The story follows Naomi (Genesis Rodriguez) and Matt (Vincent Piazza), an American couple traveling through Norway in the early 2000s. During a blizzard, they pull over to the side of a remote road to wait out the storm and sleep in their car. But when they wake up, they find themselves completely encased in ice and snow, trapped inside their vehicle, cut off from civilization, with no cell signal and dwindling supplies.
To make matters worse, Naomi is eight months pregnant.
As hours turn into days and the temperature continues to drop, the couple must battle not just the brutal cold, but their own fears, disagreements, and physical deterioration. What begins as a fight for survival quickly becomes a test of their relationship, sanity, and will to live.
Centigrade thrives on its minimalism.
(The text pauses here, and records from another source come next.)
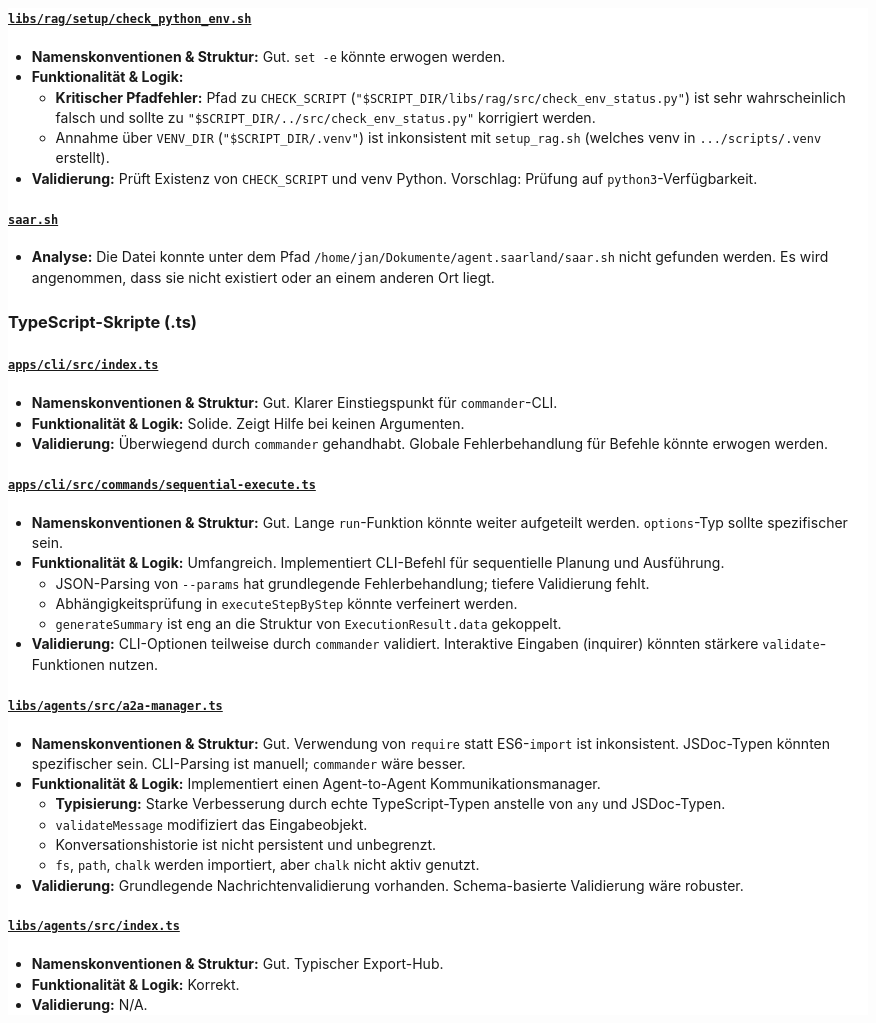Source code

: #### [`libs/rag/setup/check_python_env.sh`](libs/rag/setup/check_python_env.sh)
*   **Namenskonventionen & Struktur:** Gut. `set -e` könnte erwogen werden.
*   **Funktionalität & Logik:**
    *   **Kritischer Pfadfehler:** Pfad zu `CHECK_SCRIPT` (`"$SCRIPT_DIR/libs/rag/src/check_env_status.py"`) ist sehr wahrscheinlich falsch und sollte zu `"$SCRIPT_DIR/../src/check_env_status.py"` korrigiert werden.
    *   Annahme über `VENV_DIR` (`"$SCRIPT_DIR/.venv"`) ist inkonsistent mit `setup_rag.sh` (welches venv in `.../scripts/.venv` erstellt).
*   **Validierung:** Prüft Existenz von `CHECK_SCRIPT` und venv Python. Vorschlag: Prüfung auf `python3`-Verfügbarkeit.

#### [`saar.sh`](saar.sh)
*   **Analyse:** Die Datei konnte unter dem Pfad `/home/jan/Dokumente/agent.saarland/saar.sh` nicht gefunden werden. Es wird angenommen, dass sie nicht existiert oder an einem anderen Ort liegt.

### TypeScript-Skripte (.ts)

#### [`apps/cli/src/index.ts`](apps/cli/src/index.ts)
*   **Namenskonventionen & Struktur:** Gut. Klarer Einstiegspunkt für `commander`-CLI.
*   **Funktionalität & Logik:** Solide. Zeigt Hilfe bei keinen Argumenten.
*   **Validierung:** Überwiegend durch `commander` gehandhabt. Globale Fehlerbehandlung für Befehle könnte erwogen werden.

#### [`apps/cli/src/commands/sequential-execute.ts`](apps/cli/src/commands/sequential-execute.ts)
*   **Namenskonventionen & Struktur:** Gut. Lange `run`-Funktion könnte weiter aufgeteilt werden. `options`-Typ sollte spezifischer sein.
*   **Funktionalität & Logik:** Umfangreich. Implementiert CLI-Befehl für sequentielle Planung und Ausführung.
    *   JSON-Parsing von `--params` hat grundlegende Fehlerbehandlung; tiefere Validierung fehlt.
    *   Abhängigkeitsprüfung in `executeStepByStep` könnte verfeinert werden.
    *   `generateSummary` ist eng an die Struktur von `ExecutionResult.data` gekoppelt.
*   **Validierung:** CLI-Optionen teilweise durch `commander` validiert. Interaktive Eingaben (inquirer) könnten stärkere `validate`-Funktionen nutzen.

#### [`libs/agents/src/a2a-manager.ts`](libs/agents/src/a2a-manager.ts)
*   **Namenskonventionen & Struktur:** Gut. Verwendung von `require` statt ES6-`import` ist inkonsistent. JSDoc-Typen könnten spezifischer sein. CLI-Parsing ist manuell; `commander` wäre besser.
*   **Funktionalität & Logik:** Implementiert einen Agent-to-Agent Kommunikationsmanager.
    *   **Typisierung:** Starke Verbesserung durch echte TypeScript-Typen anstelle von `any` und JSDoc-Typen.
    *   `validateMessage` modifiziert das Eingabeobjekt.
    *   Konversationshistorie ist nicht persistent und unbegrenzt.
    *   `fs`, `path`, `chalk` werden importiert, aber `chalk` nicht aktiv genutzt.
*   **Validierung:** Grundlegende Nachrichtenvalidierung vorhanden. Schema-basierte Validierung wäre robuster.

#### [`libs/agents/src/index.ts`](libs/agents/src/index.ts)
*   **Namenskonventionen & Struktur:** Gut. Typischer Export-Hub.
*   **Funktionalität & Logik:** Korrekt.
*   **Validierung:** N/A.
Nearly the entire film takes place inside the cramped interior of a car. The camera captures every icy window, every frost-covered breath, and every moment of rising panic. This tight setting amplifies the emotional pressure and creates an almost unbearable sense of realism. The performances are raw and grounded—Genesis Rodriguez delivers a particularly powerful portrayal of a woman pushed to the edge, balancing maternal instinct with rising desperation.
What makes the film compelling is not action or high-speed thrills, but its slow and agonizing realism. It asks what most people would do in a similar situation—wait for help, or risk death trying to escape? The psychological tension becomes just as dangerous as the freezing temperatures outside.
Centigrade is not about grand heroics. It’s about quiet suffering, tough decisions, and the brutal truth that nature doesn’t care about you. It’s also about the strength it takes to hope when everything seems hopeless.
Bleak, intimate, and emotionally intense, Centigrade freezes you in place and makes you feel every hour, every degree, and every difficult choice.
Sometimes, survival is just the decision to keep breathing—one minute at a time.